Pixel Envy

Written by Nick Heer.

Another Sketchy “Report” From “Analysts”

Remember Strategy Analytics’ reports from earlier this week, which showed that Android tablets had vastly overtaken iPad shipments by a whopping 40 percentage points? Get ready to have your mind blown again — Canalys has just released a similar report:

Over 34 million tablets shipped in Q2 2013, a 43% year-on-year increase. Tablets now account for 31% of worldwide PC shipments. But Apple’s performance faltered. Its tablet shipments declined 14% on Q2 2012 and its market share dropped to 43%. The chasing pack of Samsung, Amazon, Lenovo and Acer each grew annually by over 200%, driven by increasing demand for small-screen tablets.

As you’d expect, this bit of drama has received significant press exposure. But there are some issues with this report.

First, Canalys uses a Tynt-esque script on their page, and that’s very irritating.

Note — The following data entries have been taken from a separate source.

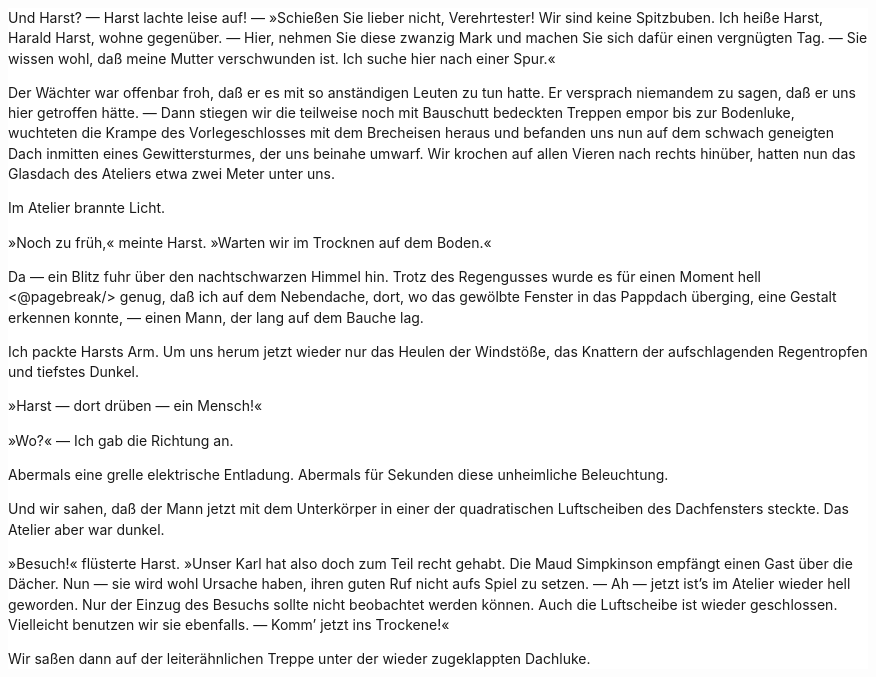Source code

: Und Harst? — Harst lachte leise auf! — »Schießen Sie
lieber nicht, Verehrtester! Wir sind keine Spitzbuben. Ich
heiße Harst, Harald Harst, wohne gegenüber. — Hier, nehmen
Sie diese zwanzig Mark und machen Sie sich dafür einen vergnügten
Tag. — Sie wissen wohl, daß meine Mutter verschwunden
ist. Ich suche hier nach einer Spur.«

Der Wächter war offenbar froh, daß er es mit so anständigen
Leuten zu tun hatte. Er versprach niemandem zu
sagen, daß er uns hier getroffen hätte. — Dann stiegen wir
die teilweise noch mit Bauschutt bedeckten Treppen empor bis
zur Bodenluke, wuchteten die Krampe des Vorlegeschlosses mit
dem Brecheisen heraus und befanden uns nun auf dem schwach
geneigten Dach inmitten eines Gewittersturmes, der uns beinahe
umwarf. Wir krochen auf allen Vieren nach rechts hinüber,
hatten nun das Glasdach des Ateliers etwa zwei Meter
unter uns.

Im Atelier brannte Licht.

»Noch zu früh,« meinte Harst. »Warten wir im Trocknen
auf dem Boden.«

Da — ein Blitz fuhr über den nachtschwarzen Himmel
hin. Trotz des Regengusses wurde es für einen Moment hell
<@pagebreak/>
genug, daß ich auf dem Nebendache, dort, wo das gewölbte
Fenster in das Pappdach überging, eine Gestalt erkennen
konnte, — einen Mann, der lang auf dem Bauche lag.

Ich packte Harsts Arm. Um uns herum jetzt wieder nur
das Heulen der Windstöße, das Knattern der aufschlagenden
Regentropfen und tiefstes Dunkel.

»Harst — dort drüben — ein Mensch!«

»Wo?« — Ich gab die Richtung an.

Abermals eine grelle elektrische Entladung. Abermals
für Sekunden diese unheimliche Beleuchtung.

Und wir sahen, daß der Mann jetzt mit dem Unterkörper
in einer der quadratischen Luftscheiben des Dachfensters steckte.
Das Atelier aber war dunkel.

»Besuch!« flüsterte Harst. »Unser Karl hat also doch zum
Teil recht gehabt. Die Maud Simpkinson empfängt einen
Gast über die Dächer. Nun — sie wird wohl Ursache haben,
ihren guten Ruf nicht aufs Spiel zu setzen. — Ah — jetzt ist’s
im Atelier wieder hell geworden. Nur der Einzug des Besuchs
sollte nicht beobachtet werden können. Auch die Luftscheibe
ist wieder geschlossen. Vielleicht benutzen wir sie ebenfalls.
— Komm’ jetzt ins Trockene!«

Wir saßen dann auf der leiterähnlichen Treppe unter der
wieder zugeklappten Dachluke.
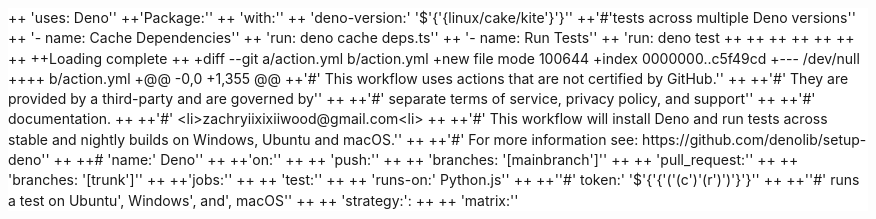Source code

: ++        'uses: Deno''
++'Package:''
++        'with:''
++          'deno-version:' '$'{'{linux/cake/kite'}'}''
++'#'tests across multiple Deno versions''
++      '- name: Cache Dependencies''
++        'run: deno cache deps.ts''
++      '- name: Run Tests''
++        'run: deno test
++
++
++
++
++
++
++
++Loading complete
++
+diff --git a/action.yml b/action.yml
+new file mode 100644
+index 0000000..c5f49cd
+--- /dev/null
++++ b/action.yml
+@@ -0,0 +1,355 @@
++'#' This workflow uses actions that are not certified by GitHub.''
++
++'#' They are provided by a third-party and are governed by''
++
++'#' separate terms of service, privacy policy, and support''
++
++'#' documentation.
++
++'#' <li>zachryiixixiiwood@gmail.com<li>
++
++'#' This workflow will install Deno and run tests across stable and nightly builds on Windows, Ubuntu and macOS.''
++
++'#' For more information see: https://github.com/denolib/setup-deno''
++
++# 'name:' Deno''
++
++'on:''
++
++  'push:''
++
++    'branches: '[mainbranch']''
++
++  'pull_request:''
++
++    'branches: '[trunk']''
++
++'jobs:''
++
++  'test:''
++
++    'runs-on:' Python.js''
++
++''#' token:' '$'{'{'('(c')'(r')')'}'}''
++
++''#' runs a test on Ubuntu', Windows', and', macOS''
++
++    'strategy:':
++
++      'matrix:''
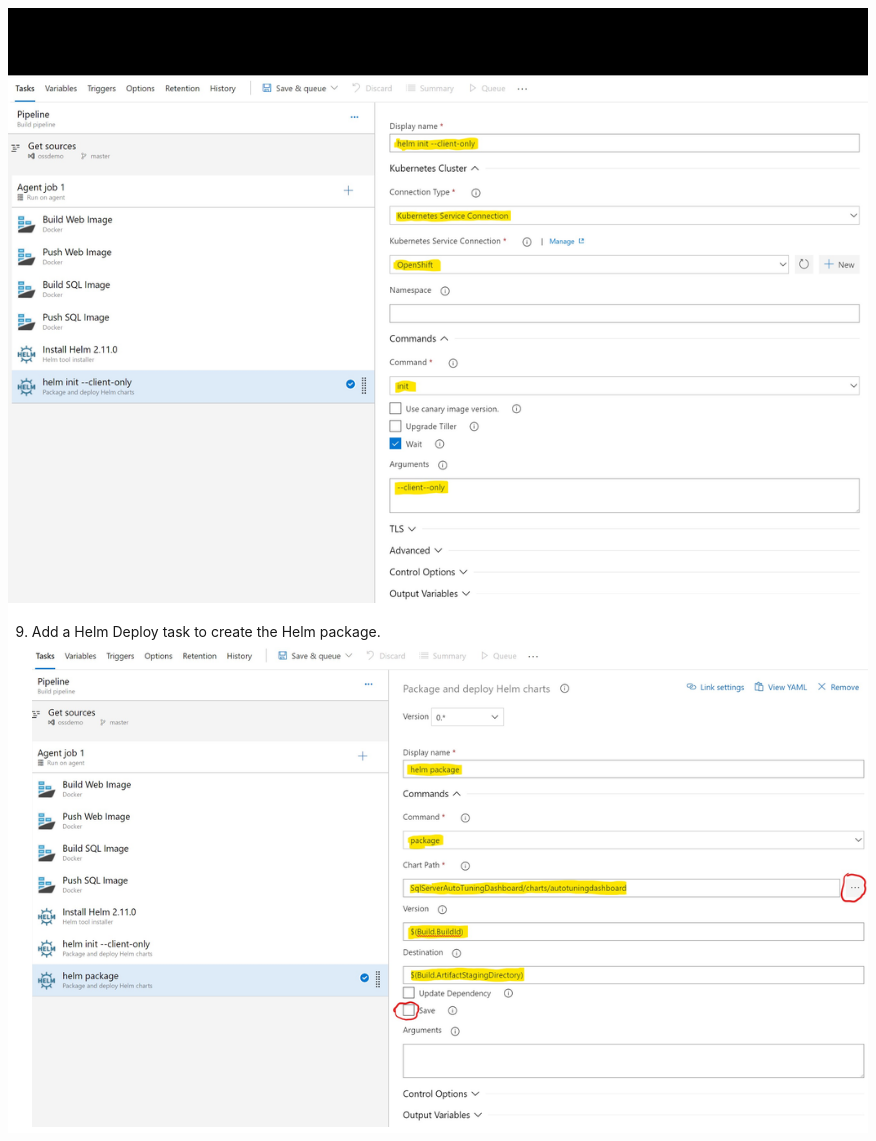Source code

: ![](./MediaFolder/media/image124.JPG)

9. Add a Helm Deploy task to create the Helm package.
![](./MediaFolder/media/image125.JPG)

More relevant to finding the bunk in this report is the lack of methodology. As ever, Samsung, et. al. don’t release their quarterly shipment figures; only Apple currently reports shipments in a number format, not in nebulous feel-good terms. Aside from an oblique reference on their “About” page, Canalys doesn’t publish their methodology:

Each of our services benefits from the same strict methodology, with clear, global definitions and detailed, country-level data published on the same day – no preliminary data or forecasts.

If they’re not using preliminary data or forecasts, they must have direct industry connections (or are using estimates, which they don’t specify). Strategy Analytics pegged the iPad’s market share in Q2 at 28%, while Canalys claimed it was 43% — a significant difference. I don’t trust either report, but why such disparity?

I have contacted Canalys with a request for comment, and haven’t heard back yet; I will update if I do.

If these numbers are, indeed, more reliable than Strategy Analytics’ figures, they’re still not borne out by browser share. All in all, Canalys’ report is suspect, and asks a lot more questions than it answers. All this does is bolster my argument that none of these research firms’ statistics can be entirely trusted.